Paris – L’Harmattan -2014 – 258 p.
Un ouvrage sur Paulo Freire, le premier de cette ampleur en français, est bienvenu. Aussi se réjouira-t-on de celui que vient de lui consacrer le professeur Oussama Naouar, de l’Université Fédérale de Pernambuco. Certes, sa lecture entraîne une certaine déception : la gaucherie de la traduction, la lenteur redondante d’une introduction laborieuse et un développement parfois poussif pourraient d’abord irriter. En revanche, on saura gré à l’auteur d’annoncer d’emblée sa volonté de dépasser l’idée superficielle selon laquelle Freire serait seulement un didacticien de l’alphabétisation des adultes. Fort de sa connaissance de l’ensemble de l’œuvre, alors que seuls 5 ouvrages sur 19 sont traduits en français, O. Naouar montre qu’elle est d’une toute autre ampleur. Comme tout théorie pédagogique, elle engage évidemment des valeurs et renvoie à un projet politique de transformation sociale dont la face proprement éducative correspond, selon un concept dû à Monseigneur Helder Camara, au processus de « conscientasition », c’est-à-dire de l’identification et de l’explicitation des facteurs, généralement mal discernés, qui caractérisent ou déterminent la situation de chacun au sein de la société brésilienne.
Pour cette tâche, M. Naouar jouit d’un avantage : à la différence des plus proches disciples de Freire, il dispose d’une distance qui le délivre de toute lecture hagiographique mais lui permet une approche distanciée. A cet égard, on appréciera particulièrement l’étude proprement biographique de Freire, donc celle de sa formation intellectuelle. Cela l’amène très opportunément à rappeler ce que fut à son époque l’influence d’Auguste Comte, voire de Buisson, sur le climat culturel du Brésil et la manière dont, tout en en ayant été marqué, Freire a su se libérer de l’idéologie positivante.
Cependant, bien sûr, le problème qui justifie cette recension, c’est de savoir en quel sens et dans quelle mesure Paulo Freire est, non pas un « pédagogue chrétien », c’est-à-dire visant à former des chrétiens, mais un « chrétien pédagogue », c’est-à-dire qui pense et gère l’éducation en fonction de la lumière de l’Evangile. La question se pose d’autant plus légitimement que, comme O. Naouar le remarque lui-même à juste titre, les études francophones sont très discrètes à ce sujet. Globalement, le climat laïciste dominant fait que les éducateurs réputés chrétiens sont soit écartés de l’histoire officielle de la pédagogie, comme s’ils n’existaient pas, soit amputés de leur référentiel religieux : ils sont soit exclus, soit athéisés. Don Bosco ou Hélène Lubienska de Lenval illustrent le premier cas, et Maria Montessori est l’exemple du second.

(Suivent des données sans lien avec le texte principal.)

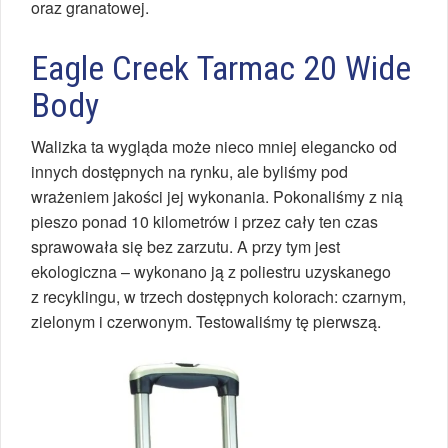
oraz granatowej.
Eagle Creek Tarmac 20 Wide
Body
Walizka ta wygląda może nieco mniej elegancko od
innych dostępnych na rynku, ale byliśmy pod
wrażeniem jakości jej wykonania. Pokonaliśmy z nią
pieszo ponad 10 kilometrów i przez cały ten czas
sprawowała się bez zarzutu. A przy tym jest
ekologiczna – wykonano ją z poliestru uzyskanego
z recyklingu, w trzech dostępnych kolorach: czarnym,
zielonym i czerwonym. Testowaliśmy tę pierwszą.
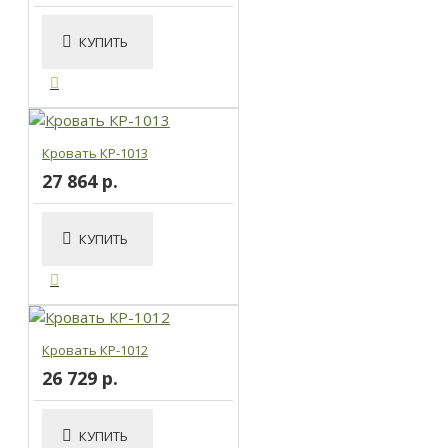
КУПИТЬ
Кровать КР-1013
27 864 р.
КУПИТЬ
Кровать КР-1012
26 729 р.
КУПИТЬ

La pensée de Freire est très complexe en raison d’un syncrétisme, qui articule un indiscutable vecteur catholique avec, notamment, une composante mariste, et un vecteur marxien, plus ou moins amalgamé avec la théologie de la libération. S’il y a « une prise de distance avec l’Eglise instituée » (p.184), sa foi en Dieu « se prolonge » (p.185) et se vit, dans une perspective personnaliste, à trouver sa foi en l’homme. Aussi O. Naouar peut-il conclure que « ‘inspiration chrétienne, dans l’œuvre de Paulo Freire, est loin d’être un aspect mineur » (p.187).
Ainsi, fort d’une axiologie politique et d’une anthropologie chrétienne, Paulo Freire inventa une pédagogie qui évoluera vers une adultagogie. Le mérite et l’intérêt de ce livre, préfacé par le professeur Kerlan, est de mettre en évidence le processus et les difficultés de cette construction.